# Eddie Hobbs Funds of choice



## Bigmc (14 Nov 2011)

Hi all,
If anyone checks out Eddie Hobbs website or his news letter he is suggesting for investors concerned about the future of the euro, 2 funds & *Gold Certificates from the Perth Mint (Australia).*

The first bond he is suggesting is *Global Inflation Bond Fund with a Euro Hedge *Location; Luxembourg SICAV managed by *Standard Life*.

The second fund is *AAA Rated Australian Dollar Liquidity Fund. Fund manager JP Morgan.* Location; Luxembourg.

Im just wondering has anyone invested in either of the Bond or the fund, or what you all think of this as a investmant for a someone very concerned about the value of there cash on deposit, with the mess europe is in.

Thanks in advance


----------



## Rory Gillen (28 Nov 2011)

Exchange Traded Funds are a legitimate alternative - there are ETFs to cover both of the above suggestions and you may find they are cheaper, easier to buy and a good deal easier to sell as you are dealing through a stockbroker and don't need to complete paperwork with each transaction once your account is established. 

Rory Gillen


----------



## kerrybiffo (28 Nov 2011)

Hi Rory
Any advice on where to purchase these ETFs? Like Bigmc, i am getting very worried about my deposits


----------



## LDFerguson (29 Nov 2011)

You can buy ETFs from any stockbroker.  Look at some of the Key Posts here in the Investments section of Askaboutmoney for more details.


----------



## MoM (29 Nov 2011)

Have you looked at Eddie Hobbs record?


----------



## Dman35 (29 Nov 2011)

Hi Rory, 

I'm quite familiar with purchasing commodity based EFT's but don't know one that would premit me lodge my money into an Australian cash fund. 

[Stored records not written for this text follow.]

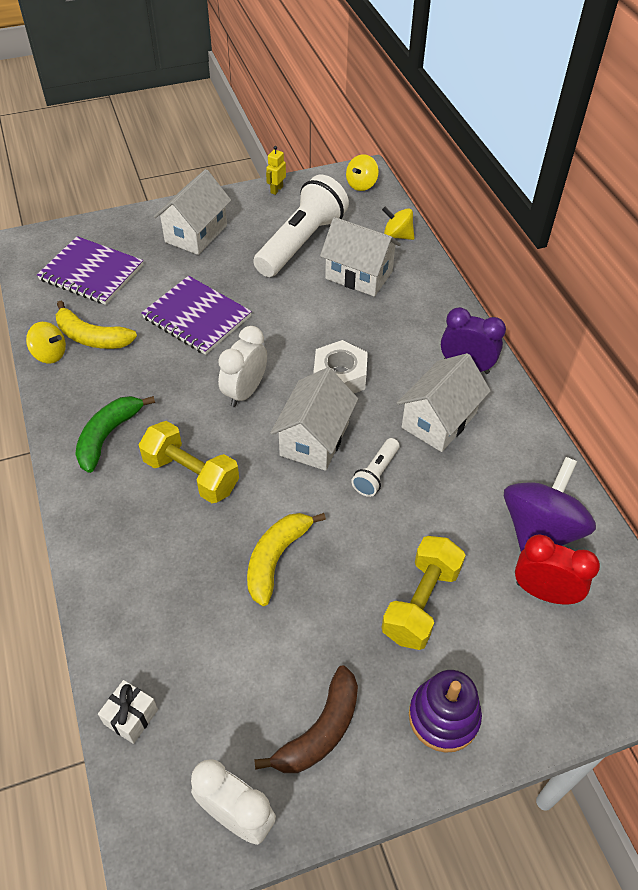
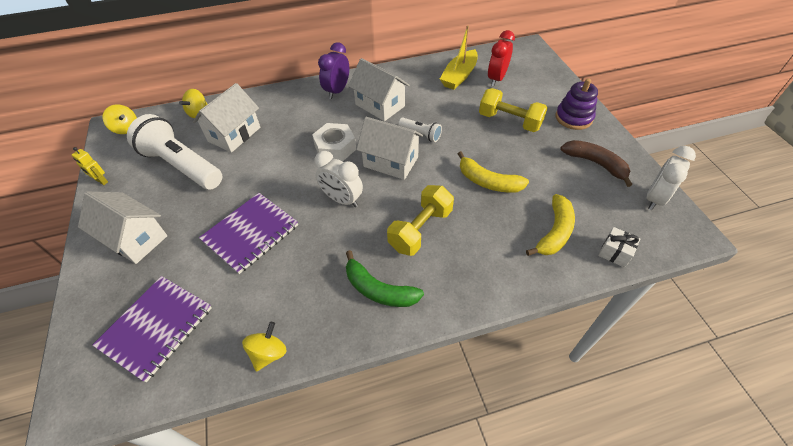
camera: 85 degrees left, 0 degrees up
yellow banana [56,301,137,349] -> yellow banana moved to [526,194,575,256]
purple spinning top [504,457,596,552] -> yellow boat [440,25,478,90]

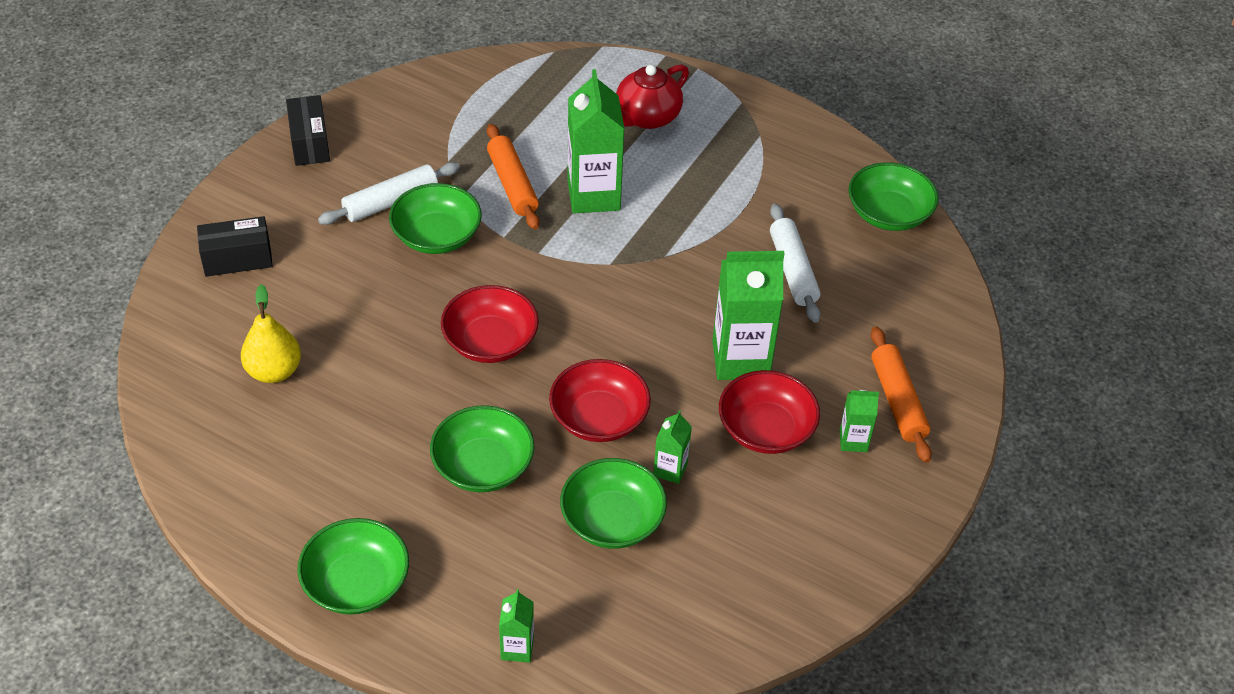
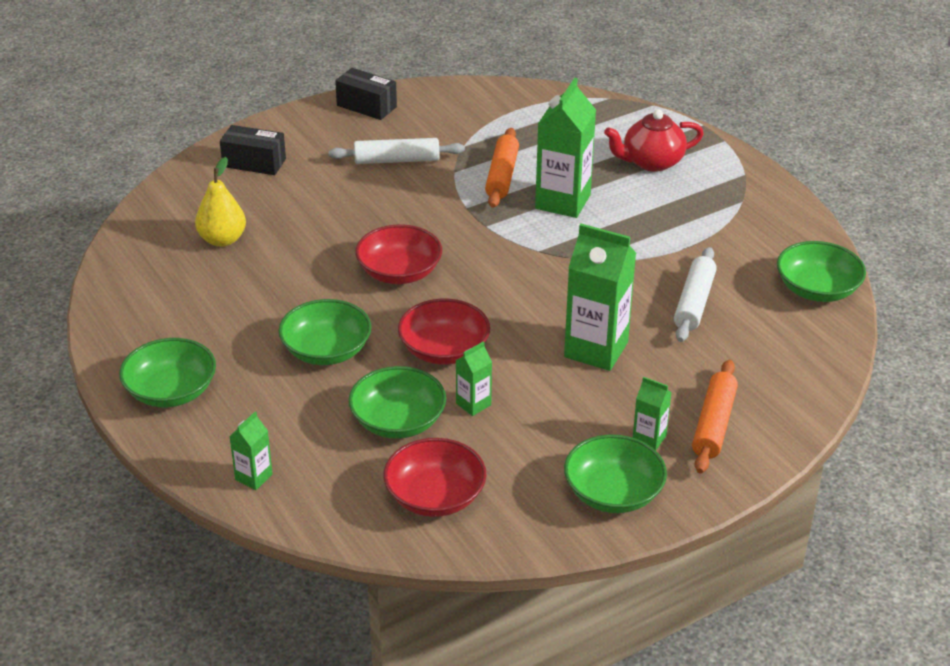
camera: 30 degrees right, 10 degrees down
black box [286,95,330,166] -> black box turned 75 degrees counterclockwise [335,68,397,120]
green bowl [389,183,482,254] -> green bowl moved to [564,435,667,513]
red bowl [719,370,820,454] -> red bowl moved to [383,438,487,517]

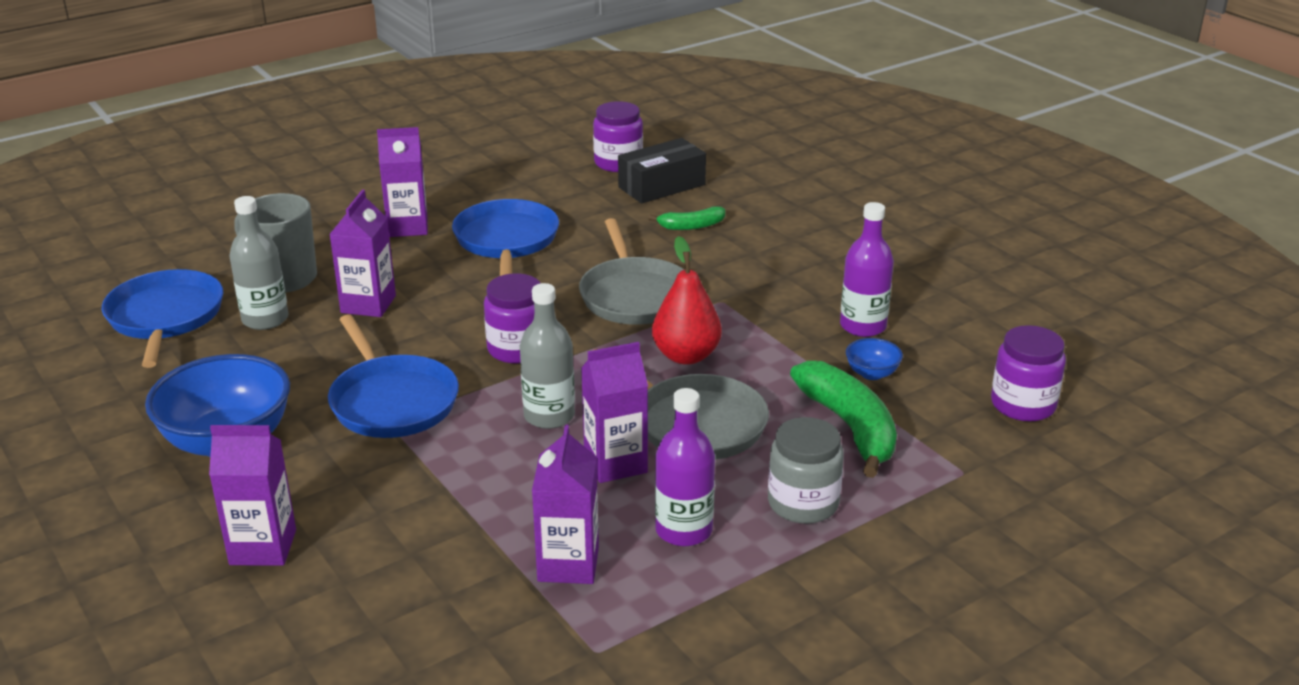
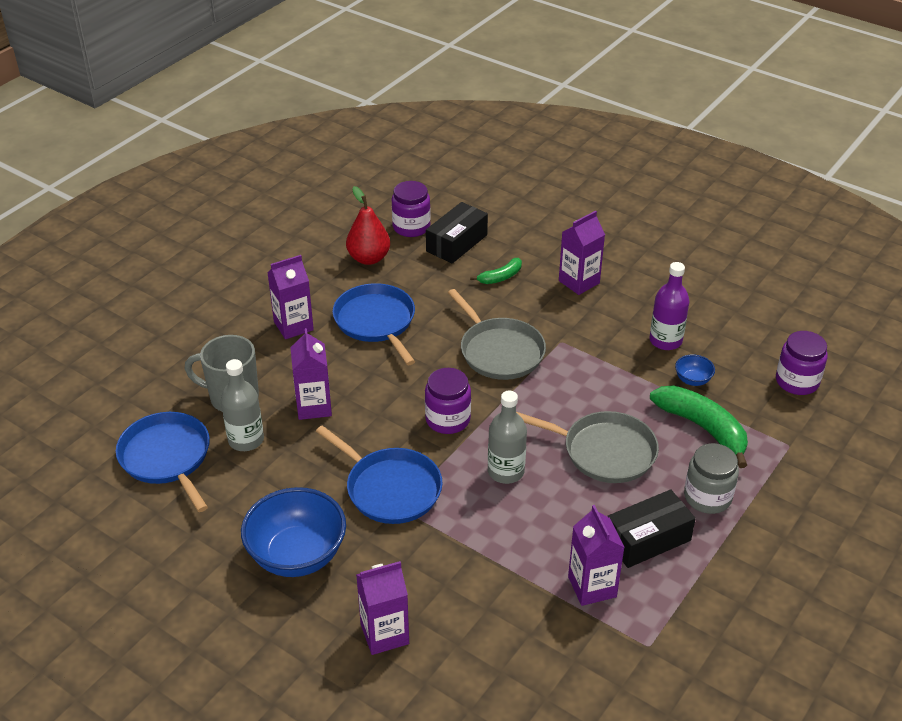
camera: 20 degrees left, 10 degrees up
purple carton [581,342,648,483] -> purple carton moved to [559,210,605,295]
red pear [652,236,722,365] -> red pear moved to [346,186,390,265]
purple bottle [655,388,715,546] -> black box [607,489,696,568]

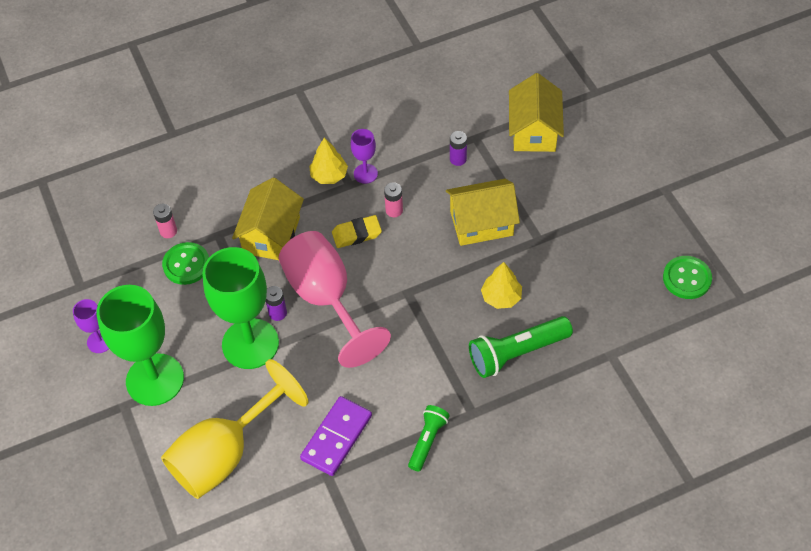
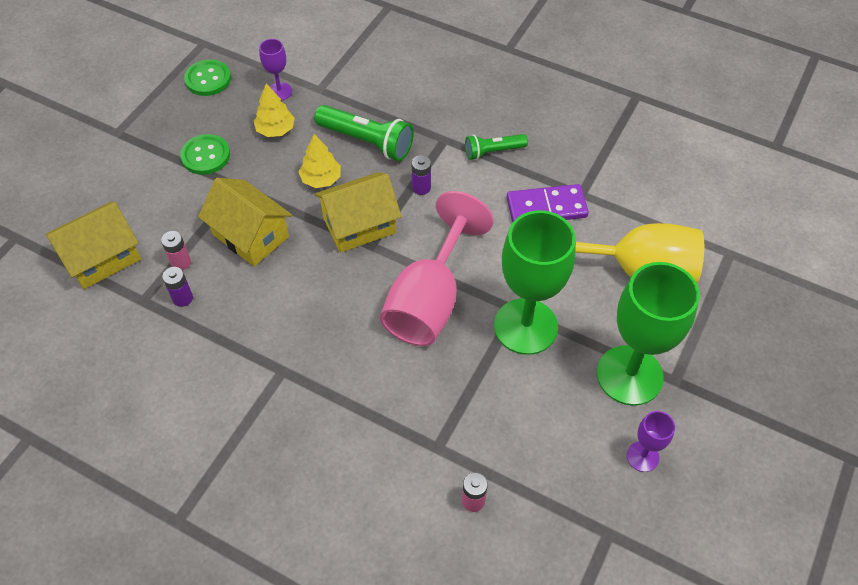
camera: 130 degrees left, 0 degrees up
green button [162,242,209,285] -> green button moved to [180,134,230,175]
yellow house [232,178,304,260] -> yellow house moved to [314,172,402,253]
purple battery [266,286,287,321] -> purple battery moved to [412,155,431,195]
yellow tree [309,138,348,184] -> yellow tree moved to [254,83,295,137]
yellow eraser [332,215,382,248] -> none
purple goblet [351,129,378,184] -> purple goblet moved to [259,39,292,101]
pink battery [384,182,403,217] -> pink battery moved to [161,231,191,270]

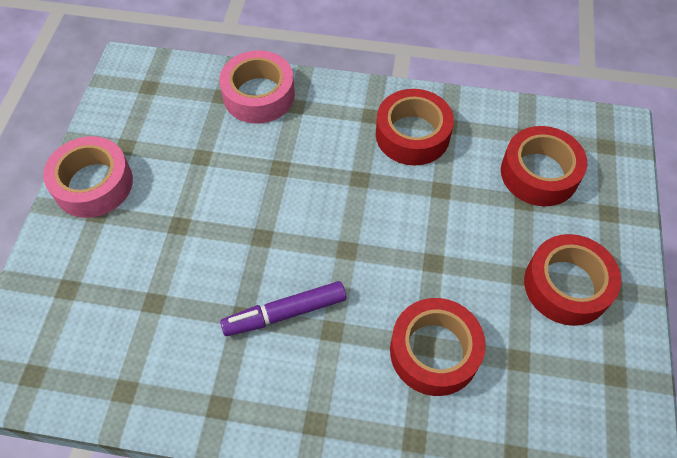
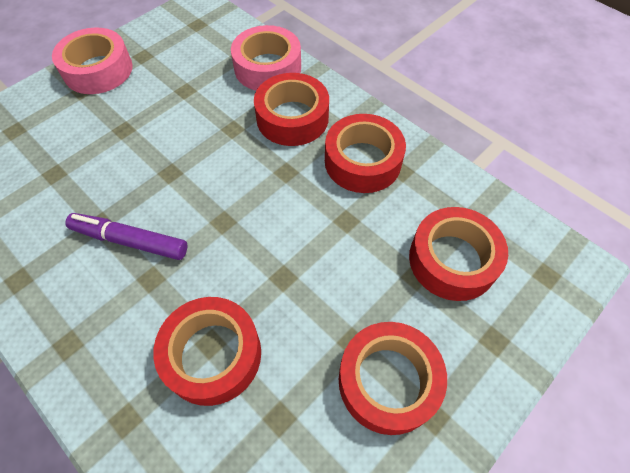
camera: 35 degrees right, 0 degrees up
none -> red tape [254,73,329,146]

I know the rules of the site state we are not premitted to discuss individual shares etc, so would you mind private messging me the details. 

Cheers
Dermot


----------



## Rory Gillen (30 Nov 2011)

To Kerybiffo,

I run the website www.gillenmarkets.com - have a look and see if its for you

Rory Gillen


----------



## Rory Gillen (30 Nov 2011)

Dman35 said:


> Hi Rory,
> 
> I'm quite familiar with purchasing commodity based EFT's but don't know one that would premit me lodge my money into an Australian cash fund.
> 
> ...


 
Dermot,

There are a plethora of Currency ETFs available and it is one of the easiest way of transferring from Euros to another currency and can be done via your normal stockbroking account.

Rory Gillen


----------